* [Extrait du texte]
........
Vous parlez de syndrome du rescapé, de quoi s’agit-il et pourquoi employez-vous ce terme pour le monde de l’entreprise ?

J-P. Lugan : « Le syndrome du rescapé a été découvert après les grandes guerres, il est également utilisé en cas d’attentat. Ceux qui restent éprouvent un sentiment de culpabilité. Ils s’en veulent d’avoir survécu, se demandent « en quoi je mérite plus qu’un autre d’être là ? ». C’est la même chose en entreprise. Quand on accompagne une restructuration, un plan social, peu importe la taille du changement, ce syndrome apparaît.

Dans un premier temps, le salarié va avoir le sentiment d’avoir échappé à quelque chose, notamment parce qu’il s’est battu. Jusqu’à la mise en place du plan social, les employés pensent à sauver leur peau, mais à partir du moment où ils sont sauvés, ils commencent à penser collectif, à se sentir coupables. C’est un syndrome assez systématique, même si le rescapé en question n’a pas utilisé tous les moyens pour rester.
........
* [Données fournies]
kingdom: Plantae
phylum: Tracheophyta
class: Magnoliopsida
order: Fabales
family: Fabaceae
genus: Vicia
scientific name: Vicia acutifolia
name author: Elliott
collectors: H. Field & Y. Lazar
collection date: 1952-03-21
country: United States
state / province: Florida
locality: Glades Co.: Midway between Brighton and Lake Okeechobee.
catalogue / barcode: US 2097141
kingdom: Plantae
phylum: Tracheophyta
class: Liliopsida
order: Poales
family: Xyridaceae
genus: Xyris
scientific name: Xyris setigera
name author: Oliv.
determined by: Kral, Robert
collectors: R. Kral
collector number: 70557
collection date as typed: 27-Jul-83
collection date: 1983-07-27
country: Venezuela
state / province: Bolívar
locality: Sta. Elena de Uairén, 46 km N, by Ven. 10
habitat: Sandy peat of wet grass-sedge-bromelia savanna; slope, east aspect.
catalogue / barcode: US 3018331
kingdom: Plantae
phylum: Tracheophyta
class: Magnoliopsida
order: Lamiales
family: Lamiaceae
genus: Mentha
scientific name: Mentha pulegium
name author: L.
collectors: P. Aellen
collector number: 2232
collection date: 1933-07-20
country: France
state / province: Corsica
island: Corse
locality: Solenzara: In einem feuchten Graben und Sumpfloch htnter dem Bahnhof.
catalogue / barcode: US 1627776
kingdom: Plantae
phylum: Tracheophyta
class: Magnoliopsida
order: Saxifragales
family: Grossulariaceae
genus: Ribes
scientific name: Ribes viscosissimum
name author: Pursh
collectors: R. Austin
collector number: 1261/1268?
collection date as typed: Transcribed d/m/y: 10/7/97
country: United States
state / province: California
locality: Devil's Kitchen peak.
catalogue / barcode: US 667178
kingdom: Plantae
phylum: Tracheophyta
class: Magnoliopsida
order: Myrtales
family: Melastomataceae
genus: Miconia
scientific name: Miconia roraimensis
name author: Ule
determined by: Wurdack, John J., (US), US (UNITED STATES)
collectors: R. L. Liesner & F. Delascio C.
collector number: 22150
........
* [Travail demandé] Recopiez fidèlement, dans l'extrait sur le syndrome du rescapé, la partie qui s'ouvre sur les mots contenant « Vous parlez de » et se clôt sur « ce syndrome apparaît. ».

* [Corrigé]
Vous parlez de syndrome du rescapé, de quoi s’agit-il et pourquoi employez-vous ce terme pour le monde de l’entreprise ?

J-P. Lugan : « Le syndrome du rescapé a été découvert après les grandes guerres, il est également utilisé en cas d’attentat. Ceux qui restent éprouvent un sentiment de culpabilité. Ils s’en veulent d’avoir survécu, se demandent « en quoi je mérite plus qu’un autre d’être là ? ». C’est la même chose en entreprise. Quand on accompagne une restructuration, un plan social, peu importe la taille du changement, ce syndrome apparaît.